(From Irregular Webcomic: Martians. Click for full-sized discounts.)
I bring up this episode of Irregular Webcomic! from earlier in the week because it exhibits a trope I hate: when a seemingly bit character with a mundane life turns out to have an incredibly exciting past that often is more intertwined with the heroes and their present plot than we thought.
You know that ordinary proprietor of the pizza place Ishmael worked for?
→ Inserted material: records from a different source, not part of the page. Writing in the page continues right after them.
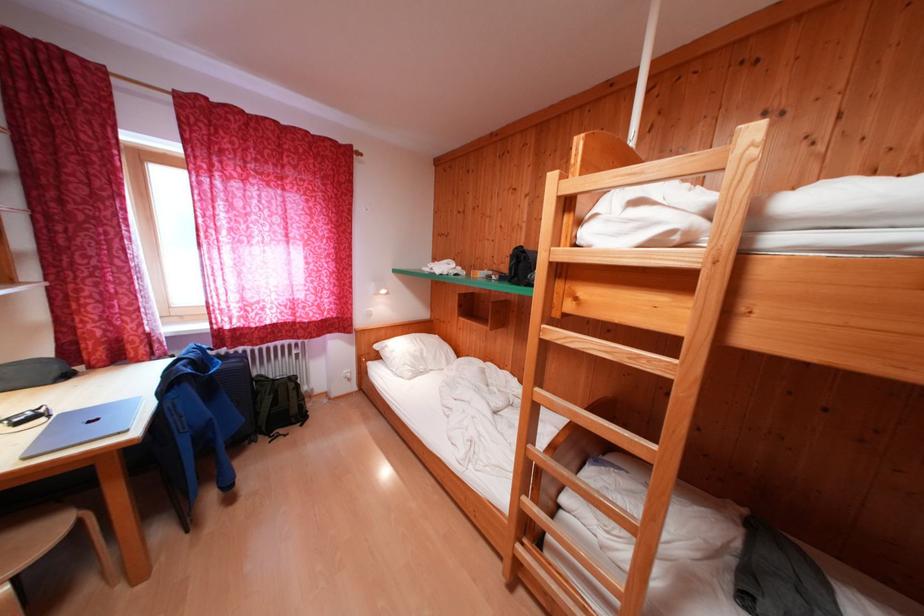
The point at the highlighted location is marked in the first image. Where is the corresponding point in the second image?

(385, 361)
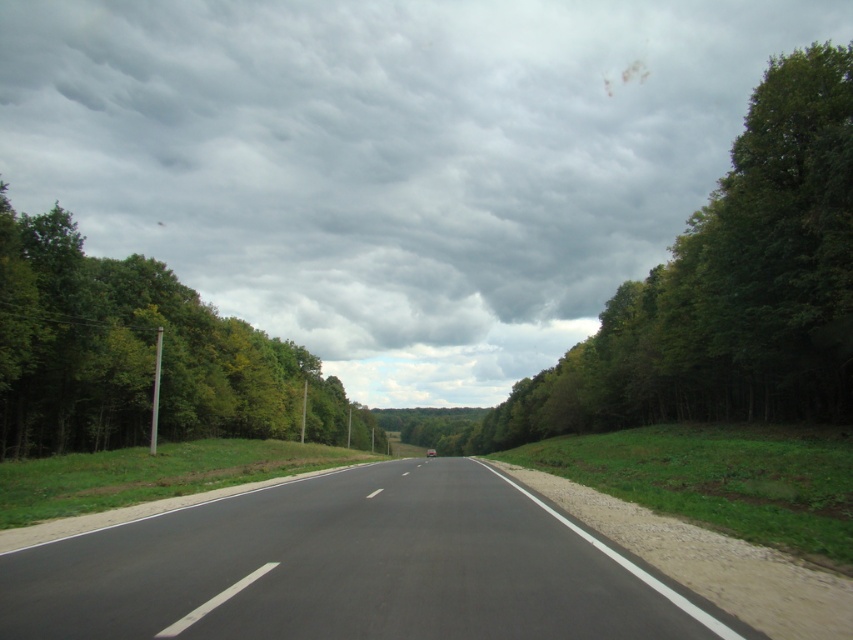
Between cloudy sky at upper center and green leafy tree at left, which one has more height?

cloudy sky at upper center

This screenshot has width=853, height=640. What are the coordinates of `cloudy sky at upper center` in the screenshot? It's located at (389, 156).

You are a GUI agent. You are given a task and a screenshot of the screen. Output one action in this format:
    pyautogui.click(x=<x>, y=<y>)
    Task: Click on the cloudy sky at upper center
    
    Given the screenshot: What is the action you would take?
    pyautogui.click(x=389, y=156)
It turns out he’s actually a descendant of Alessandro Volta locked up by the Nazis in 1933 who was freed by time travellers and started the Reichstag fire, accidentally time-traveled with them back to the 1980s, and then got the idea to start a pizza place from a young Adam Savage from MythBusters.
(I think I may have just summarized IWC‘s appeal in a nutshell.)
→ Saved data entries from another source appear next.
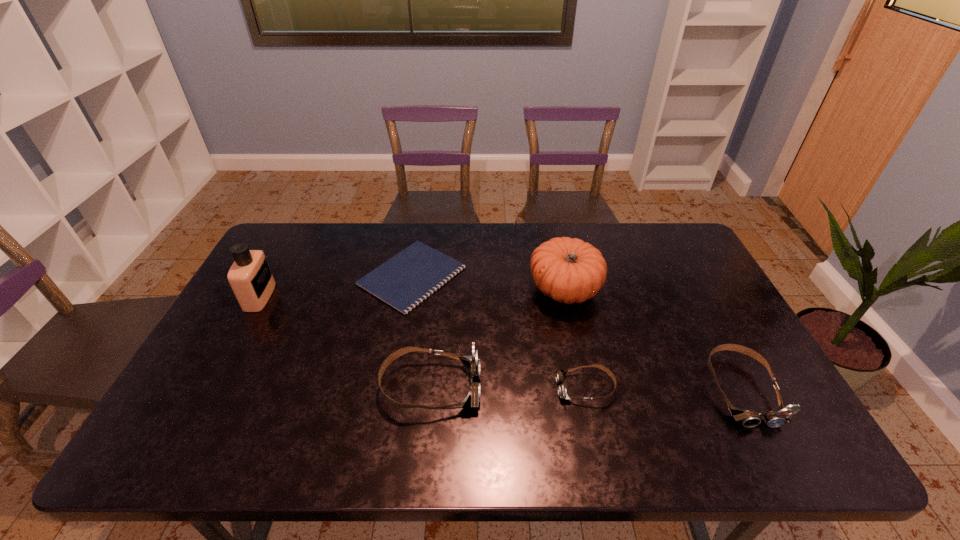
Locate an element on the screen. The image size is (960, 540). vacant space in between the shortest goggles and the leftmost goggles is located at coordinates (508, 387).

The height and width of the screenshot is (540, 960). I want to click on vacant area between the fourth tallest object and the leftmost goggles, so click(586, 388).

Locate an element on the screen. The image size is (960, 540). vacant area that lies between the leftmost goggles and the shortest goggles is located at coordinates (508, 387).

Where is `free space between the leftmost object and the second goggles from right to left`? This screenshot has width=960, height=540. free space between the leftmost object and the second goggles from right to left is located at coordinates (422, 342).

I want to click on vacant space that is in between the leftmost goggles and the pumpkin, so pyautogui.click(x=497, y=338).

At what (x,y) coordinates should I click in order to perform the action: click on object that stands as the fourth closest to the leftmost object. Please return your answer as a coordinate pair (x, y). The image size is (960, 540). Looking at the image, I should click on (560, 374).

Locate which object is the second closest to the fifth tallest object. Please provide its 2D coordinates. Your answer should be formatted as a tuple, i.e. [(x, y)], where the tuple contains the x and y coordinates of a point satisfying the conditions above.

[(569, 270)]

Identify the location of goggles that stands as the closest to the tallest object. Image resolution: width=960 pixels, height=540 pixels. (471, 363).

Identify the location of goggles identified as the second closest to the perfume. (560, 374).

Image resolution: width=960 pixels, height=540 pixels. Find the location of `free location that satisfies the following two spatial constraints: 1. on the front side of the pumpkin; 2. on the front-facing side of the second goggles from left to right`. free location that satisfies the following two spatial constraints: 1. on the front side of the pumpkin; 2. on the front-facing side of the second goggles from left to right is located at coordinates (586, 388).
Now, you could argue that Morgan-Mar is limited in his LEGO figures and is thus more justified in this economy of casting than most, and a similar case could be made for a related contrived coincidence: that Adam and Jamie not only attended the same college as Ishmael, but (it’s implied in the themes’ previous comic) stayed in the exact same dorm room. Still, I can accept a lot of things stretching my suspension of disbelief, but this is the sort of thing that takes a skilled hand to pull off, and part of what makes it work is often exactly what antics the character pulled off in the past, what led him to his current mundane existence, and how it’s presented to the reader. Typically, if he’s presented as a retired badass first and a simple farmer second, it can work well (even if he’s introduced as the simple farmer first), but not so much the other way around.
Once you start getting into things like supernatural powers and, oh yeah, time travel, it starts to stretch suspension of disbelief too much for my purposes. Especially when it raises questions like “how does he explain his appearance out of nowhere and his similarity to the guy who disappeared back in 1933?”